Workers comb through debris in Lake Megantic - 9 Jul 2013 Paul Chiasson.
22 April 2014
Only Half of Expected Claimants Have Filed as Lake Megantic class-Action Suit Looms
Lake Megantic - Lawyers for those who lost their homes or jobs in the Lake Megantic rail disaster are urging claimants to come forward.
Lawyers are now urging everyone in the town, a town that still bears the scars of the 6 Jul 2013 derailment that killed 47 people in a massive conflagration, to register for a class-action lawsuit.
The deadline for filing damage claims is less than two months away.
"If you don't do it you're taking a risk," said lawyer Jeff Orenstein.
So far more than 3,100 people have filed claims for damages, and Orenstein and his firm are hoping that number will rise to more than 6,000.
"I think the key here is if in fact we do succeed in a global settlement you don't want to be left out of that," Orenstein said.
The Montreal Maine & Atlantic Railway (MMA) filed for bankruptcy protection within months of the train crash which is why the main legal target is the firm's $25-million insurance policy but lawyers are also pursuing cases against the federal government, with class-action lawyer Jeff Rochon accusing Ottawa of neglecting its duties.
"Regulations were in place but there was a distinct failure to enforce those regulations," he said, adding that lawyers are also looking to go after the federal government in this case.
The lawyers say it's impossible to know how much money may end up being distributed if the class action is successful but they expect the sum to be huge.
"We are necessarily talking in the neighbourhood of hundreds of millions of dollars," said Rochon.

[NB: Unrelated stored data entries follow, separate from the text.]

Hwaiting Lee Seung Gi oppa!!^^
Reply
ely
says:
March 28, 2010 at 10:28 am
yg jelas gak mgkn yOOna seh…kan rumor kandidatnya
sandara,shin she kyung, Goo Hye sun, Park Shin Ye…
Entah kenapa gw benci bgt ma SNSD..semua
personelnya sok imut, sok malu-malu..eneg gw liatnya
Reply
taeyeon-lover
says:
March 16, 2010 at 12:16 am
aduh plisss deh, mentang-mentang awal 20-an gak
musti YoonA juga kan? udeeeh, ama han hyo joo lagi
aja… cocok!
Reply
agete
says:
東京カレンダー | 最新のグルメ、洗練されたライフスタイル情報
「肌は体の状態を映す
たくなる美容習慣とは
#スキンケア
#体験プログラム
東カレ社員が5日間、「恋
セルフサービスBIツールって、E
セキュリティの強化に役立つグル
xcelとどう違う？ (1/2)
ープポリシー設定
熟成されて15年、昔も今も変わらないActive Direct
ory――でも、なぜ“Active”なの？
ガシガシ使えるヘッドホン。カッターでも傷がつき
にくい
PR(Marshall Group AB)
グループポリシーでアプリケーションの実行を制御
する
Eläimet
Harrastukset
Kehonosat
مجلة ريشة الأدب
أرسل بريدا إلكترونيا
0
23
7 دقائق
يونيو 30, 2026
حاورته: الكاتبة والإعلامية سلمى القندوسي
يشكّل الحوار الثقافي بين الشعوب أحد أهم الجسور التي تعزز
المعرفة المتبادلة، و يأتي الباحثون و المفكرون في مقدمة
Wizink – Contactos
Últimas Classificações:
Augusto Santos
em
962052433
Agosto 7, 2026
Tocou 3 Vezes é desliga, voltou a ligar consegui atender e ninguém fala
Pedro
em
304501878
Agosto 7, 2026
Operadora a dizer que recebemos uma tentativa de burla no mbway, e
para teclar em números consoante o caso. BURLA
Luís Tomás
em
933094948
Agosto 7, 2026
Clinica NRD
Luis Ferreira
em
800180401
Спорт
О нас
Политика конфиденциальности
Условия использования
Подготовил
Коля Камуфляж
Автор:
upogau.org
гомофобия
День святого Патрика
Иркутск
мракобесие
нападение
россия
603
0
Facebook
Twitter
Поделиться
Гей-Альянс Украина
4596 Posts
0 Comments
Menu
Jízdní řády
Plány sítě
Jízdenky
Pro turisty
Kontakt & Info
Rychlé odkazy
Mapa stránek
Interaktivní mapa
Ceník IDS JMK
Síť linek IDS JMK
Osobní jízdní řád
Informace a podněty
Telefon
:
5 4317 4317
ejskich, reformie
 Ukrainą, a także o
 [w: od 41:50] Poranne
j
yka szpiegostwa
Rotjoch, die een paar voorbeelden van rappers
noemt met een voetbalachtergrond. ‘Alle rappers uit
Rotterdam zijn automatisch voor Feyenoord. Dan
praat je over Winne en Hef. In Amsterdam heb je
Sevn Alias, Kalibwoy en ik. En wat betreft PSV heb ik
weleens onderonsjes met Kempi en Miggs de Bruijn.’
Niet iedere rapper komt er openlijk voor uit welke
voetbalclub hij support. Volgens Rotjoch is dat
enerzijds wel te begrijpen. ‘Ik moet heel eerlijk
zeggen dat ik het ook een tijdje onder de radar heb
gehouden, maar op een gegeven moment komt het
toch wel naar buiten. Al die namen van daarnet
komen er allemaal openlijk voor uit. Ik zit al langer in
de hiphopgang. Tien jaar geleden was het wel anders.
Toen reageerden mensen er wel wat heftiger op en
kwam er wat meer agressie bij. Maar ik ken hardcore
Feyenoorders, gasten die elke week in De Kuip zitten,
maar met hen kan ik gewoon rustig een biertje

The Quebec government alone has already spent $400 million cleaning up Lake Megantic, and the work is not yet completed.
"We are working hard to negotiate not only with MMA but companies close to MMA to increase the amount available," said Rochon.
A Sherbrooke judge begins hearings on 9 Jun 2014 to determine whether he will authorize the class-action lawsuit.
Those hearings are expected to last about three weeks, with a decision coming as early as this fall.